HOW TO COMPLETE THIS TASK: Scan the records below for the line with "Proposition 4.2. Let" and the line with "Proof. We show, that". Repeat those two lines and every line between them exactly, and nothing else.
=======
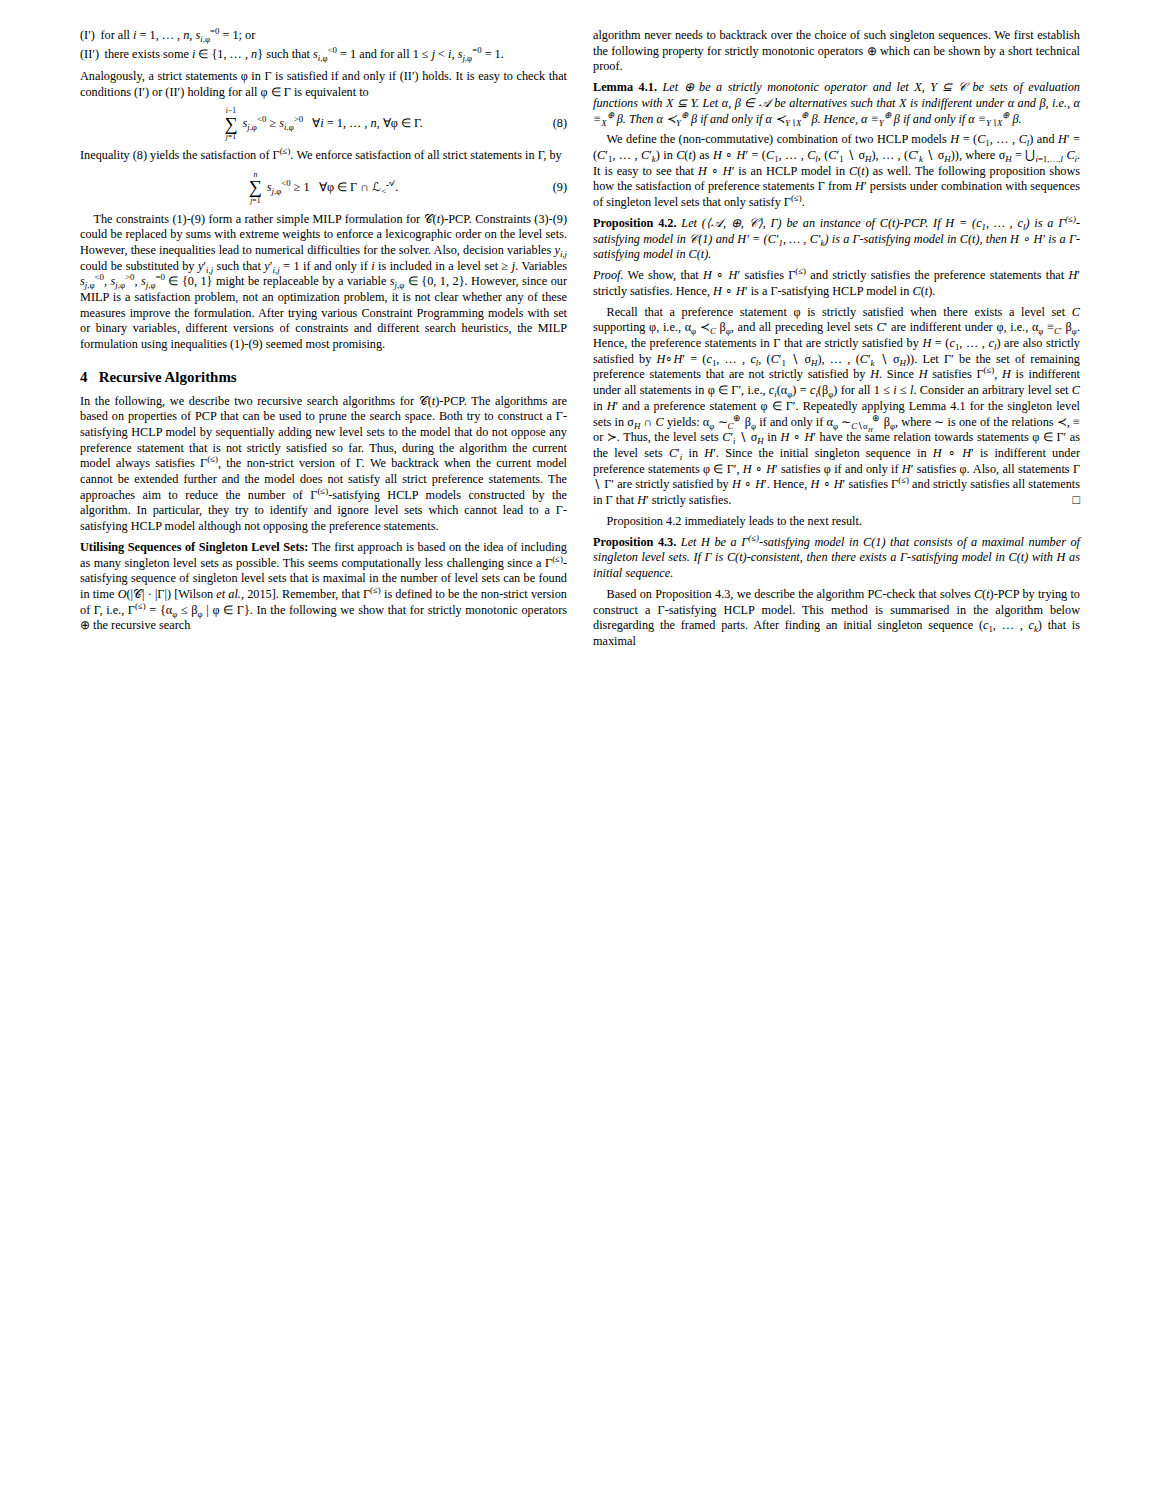(I′) for all i = 1, … , n, si,φ=0 = 1; or
(II′) there exists some i ∈ {1, … , n} such that si,φ<0 = 1 and for all 1 ≤ j < i, sj,φ=0 = 1.
Analogously, a strict statements φ in Γ is satisfied if and only if (II′) holds. It is easy to check that conditions (I′) or (II′) holding for all φ ∈ Γ is equivalent to
i−1∑j=1 sj,φ<0 ≥ si,φ>0 ∀i = 1, … , n, ∀φ ∈ Γ. (8)
Inequality (8) yields the satisfaction of Γ(≤). We enforce satisfaction of all strict statements in Γ, by
n∑j=1 sj,φ<0 ≥ 1 ∀φ ∈ Γ ∩ ℒ<𝒜. (9)
The constraints (1)-(9) form a rather simple MILP formulation for 𝒞(t)-PCP. Constraints (3)-(9) could be replaced by sums with extreme weights to enforce a lexicographic order on the level sets. However, these inequalities lead to numerical difficulties for the solver. Also, decision variables yi,j could be substituted by y′i,j such that y′i,j = 1 if and only if i is included in a level set ≥ j. Variables sj,φ<0, sj,φ>0, sj,φ=0 ∈ {0, 1} might be replaceable by a variable sj,φ ∈ {0, 1, 2}. However, since our MILP is a satisfaction problem, not an optimization problem, it is not clear whether any of these measures improve the formulation. After trying various Constraint Programming models with set or binary variables, different versions of constraints and different search heuristics, the MILP formulation using inequalities (1)-(9) seemed most promising.
4 Recursive Algorithms
In the following, we describe two recursive search algorithms for 𝒞(t)-PCP. The algorithms are based on properties of PCP that can be used to prune the search space. Both try to construct a Γ-satisfying HCLP model by sequentially adding new level sets to the model that do not oppose any preference statement that is not strictly satisfied so far. Thus, during the algorithm the current model always satisfies Γ(≤), the non-strict version of Γ. We backtrack when the current model cannot be extended further and the model does not satisfy all strict preference statements. The approaches aim to reduce the number of Γ(≤)-satisfying HCLP models constructed by the algorithm. In particular, they try to identify and ignore level sets which cannot lead to a Γ-satisfying HCLP model although not opposing the preference statements.
Utilising Sequences of Singleton Level Sets: The first approach is based on the idea of including as many singleton level sets as possible. This seems computationally less challenging since a Γ(≤)- satisfying sequence of singleton level sets that is maximal in the number of level sets can be found in time O(|𝒞| · |Γ|) [Wilson et al., 2015]. Remember, that Γ(≤) is defined to be the non-strict version of Γ, i.e., Γ(≤) = {αφ ≤ βφ | φ ∈ Γ}. In the following we show that for strictly monotonic operators ⊕ the recursive search
algorithm never needs to backtrack over the choice of such singleton sequences. We first establish the following property for strictly monotonic operators ⊕ which can be shown by a short technical proof.
Lemma 4.1. Let ⊕ be a strictly monotonic operator and let X, Y ⊆ 𝒞 be sets of evaluation functions with X ⊆ Y. Let α, β ∈ 𝒜 be alternatives such that X is indifferent under α and β, i.e., α ≡X⊕ β. Then α ≺Y⊕ β if and only if α ≺Y∖X⊕ β. Hence, α ≡Y⊕ β if and only if α ≡Y∖X⊕ β.
We define the (non-commutative) combination of two HCLP models H = (C1, … , Cl) and H′ = (C′1, … , C′k) in C(t) as H ∘ H′ = (C1, … , Cl, (C′1 ∖ σH), … , (C′k ∖ σH)), where σH = ⋃i=1,…,l Ci. It is easy to see that H ∘ H′ is an HCLP model in C(t) as well. The following proposition shows how the satisfaction of preference statements Γ from H′ persists under combination with sequences of singleton level sets that only satisfy Γ(≤).
Proposition 4.2. Let (⟨𝒜, ⊕, 𝒞⟩, Γ) be an instance of C(t)-PCP. If H = (c1, … , cl) is a Γ(≤)- satisfying model in 𝒞(1) and H′ = (C′1, … , C′k) is a Γ-satisfying model in C(t), then H ∘ H′ is a Γ-satisfying model in C(t).
Proof. We show, that H ∘ H′ satisfies Γ(≤) and strictly satisfies the preference statements that H′ strictly satisfies. Hence, H ∘ H′ is a Γ-satisfying HCLP model in C(t).
Recall that a preference statement φ is strictly satisfied when there exists a level set C supporting φ, i.e., αφ ≺C βφ, and all preceding level sets C′ are indifferent under φ, i.e., αφ ≡C′ βφ. Hence, the preference statements in Γ that are strictly satisfied by H = (c1, … , cl) are also strictly satisfied by H∘H′ = (c1, … , cl, (C′1 ∖ σH), … , (C′k ∖ σH)). Let Γ′ be the set of remaining preference statements that are not strictly satisfied by H. Since H satisfies Γ(≤), H is indifferent under all statements in φ ∈ Γ′, i.e., ci(αφ) = ci(βφ) for all 1 ≤ i ≤ l. Consider an arbitrary level set C in H′ and a preference statement φ ∈ Γ′. Repeatedly applying Lemma 4.1 for the singleton level sets in σH ∩ C yields: αφ ∼C⊕ βφ if and only if αφ ∼C∖σH⊕ βφ, where ∼ is one of the relations ≺, ≡ or ≻. Thus, the level sets C′i ∖ σH in H ∘ H′ have the same relation towards statements φ ∈ Γ′ as the level sets C′i in H′. Since the initial singleton sequence in H ∘ H′ is indifferent under preference statements φ ∈ Γ′, H ∘ H′ satisfies φ if and only if H′ satisfies φ. Also, all statements Γ ∖ Γ′ are strictly satisfied by H ∘ H′. Hence, H ∘ H′ satisfies Γ(≤) and strictly satisfies all statements in Γ that H′ strictly satisfies. □
Proposition 4.2 immediately leads to the next result.
Proposition 4.3. Let H be a Γ(≤)-satisfying model in C(1) that consists of a maximal number of singleton level sets. If Γ is C(t)-consistent, then there exists a Γ-satisfying model in C(t) with H as initial sequence.
Based on Proposition 4.3, we describe the algorithm PC-check that solves C(t)-PCP by trying to construct a Γ-satisfying HCLP model. This method is summarised in the algorithm below disregarding the framed parts. After finding an initial singleton sequence (c1, … , ck) that is maximal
=======
EXERCISE ANSWER:
Proposition 4.2. Let (⟨𝒜, ⊕, 𝒞⟩, Γ) be an instance of C(t)-PCP. If H = (c1, … , cl) is a Γ(≤)- satisfying model in 𝒞(1) and H′ = (C′1, … , C′k) is a Γ-satisfying model in C(t), then H ∘ H′ is a Γ-satisfying model in C(t).
Proof. We show, that H ∘ H′ satisfies Γ(≤) and strictly satisfies the preference statements that H′ strictly satisfies. Hence, H ∘ H′ is a Γ-satisfying HCLP model in C(t).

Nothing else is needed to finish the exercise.